When everything was finished, he triple-checked the list, leaning against a large crate until his support suddenly gave out and he went crashing to a sitting position. Grumbling, he looked at where he’d slipped to find a piece of the crate had broken off, revealing a screen underneath, blinking in a very familiar pattern.
“Lao-tyen, boo.”
*
“Captain, I think you’re going to want to see this.”
Those were words Lestrade did not want to hear. As soon as he saw the crate, he recognized the panel. It was a life-support system. There was a person inside that box. “Whose is this?”
“The teacher’s.”
“Go and get her. Immediately.”
*
“Explain yourself.”
The schoolteacher was a dark-haired woman who looked altogether too unfrazzled for someone just caught trafficking an obviously unwilling human being in a crate.
“I don’t need to,” she said easily.
“And why is that?” Lestrade almost bit his tongue when she suddenly flashed a badge.

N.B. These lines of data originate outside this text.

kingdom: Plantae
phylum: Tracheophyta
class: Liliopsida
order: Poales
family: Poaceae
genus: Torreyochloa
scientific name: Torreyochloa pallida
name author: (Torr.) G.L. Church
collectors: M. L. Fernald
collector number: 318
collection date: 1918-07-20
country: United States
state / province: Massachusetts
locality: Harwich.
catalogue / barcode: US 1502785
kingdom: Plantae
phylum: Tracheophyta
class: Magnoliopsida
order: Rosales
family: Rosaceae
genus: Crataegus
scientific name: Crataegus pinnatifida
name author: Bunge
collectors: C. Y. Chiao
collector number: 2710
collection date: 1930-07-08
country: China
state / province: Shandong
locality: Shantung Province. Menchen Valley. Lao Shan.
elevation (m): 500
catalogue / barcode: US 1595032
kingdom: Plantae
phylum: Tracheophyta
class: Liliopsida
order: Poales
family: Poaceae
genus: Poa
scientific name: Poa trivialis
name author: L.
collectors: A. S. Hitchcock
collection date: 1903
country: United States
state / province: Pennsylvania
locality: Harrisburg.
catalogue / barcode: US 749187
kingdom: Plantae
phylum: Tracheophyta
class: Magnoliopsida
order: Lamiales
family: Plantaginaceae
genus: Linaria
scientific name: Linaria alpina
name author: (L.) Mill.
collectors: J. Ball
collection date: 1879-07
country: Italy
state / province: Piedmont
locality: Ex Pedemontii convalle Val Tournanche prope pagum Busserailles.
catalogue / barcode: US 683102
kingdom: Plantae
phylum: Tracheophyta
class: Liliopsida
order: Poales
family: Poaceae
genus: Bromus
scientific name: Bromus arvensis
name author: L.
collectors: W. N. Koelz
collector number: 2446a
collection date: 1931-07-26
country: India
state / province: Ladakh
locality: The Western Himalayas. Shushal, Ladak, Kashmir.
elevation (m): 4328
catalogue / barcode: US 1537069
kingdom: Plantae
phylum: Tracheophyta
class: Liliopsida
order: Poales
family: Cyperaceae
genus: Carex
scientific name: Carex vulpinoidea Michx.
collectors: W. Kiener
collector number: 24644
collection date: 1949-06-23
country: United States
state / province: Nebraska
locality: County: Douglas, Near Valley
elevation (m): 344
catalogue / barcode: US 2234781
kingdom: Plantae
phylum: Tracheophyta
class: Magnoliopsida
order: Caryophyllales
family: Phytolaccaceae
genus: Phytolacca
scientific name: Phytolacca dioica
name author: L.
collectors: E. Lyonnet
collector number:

Alliance. She was high-ranking Alliance on their boat; this was a really good argument for better background checks. Shit. “All right, but, excuse me for asking, but why would a member of the Alliance be flying unregistered? Why not… take your own expensive transport?” He watched as she suddenly looked uncomfortable.
“There’s… someone monitoring our flight paths right now.”
She probably wasn’t supposed to tell him that, but she had. Too late. Lestrade let the information sink in. So, someone had the Alliance running scared. It seemed almost impossible. Whoever it was must be more than human. “And he wants what’s in this box? What, is it… a prisoner?”
“Of a sort.”
That’s all he needed to know. “Anderson?” He nodded at his first officer. A blow to the head later, Miss Schoolteacher was on the floor. They always stuck to the law. But maybe it was time for a little misbehavior.
“I’m not giving the Alliance anything they want as long as it’s on my boat. Help me get this lid off.”
*
Light. At first, not sight of it. Just consciousness of its existence. There was such a thing as light that existed. Of course there was. Visible light, electromagnetic radiation between 405 and 790 terahertz. Red, orange, yellow, green - Visible light was about in the middle of the electromagnetic spectrum with radio waves on one end and gamma - Photons -- 299,792,458 meters per sec-
“Oh my god, it’s a man.”
Strange words, strange voices. Hands touching him. No. No! He tried frantically to fling his limbs out, but they wouldn’t move. It hurt, it always hurt. More light. His eyes were seeing it now, but nothing made sense. Everything was beige at once.
“My brother,” he heard himself saying. “Where is my brother?”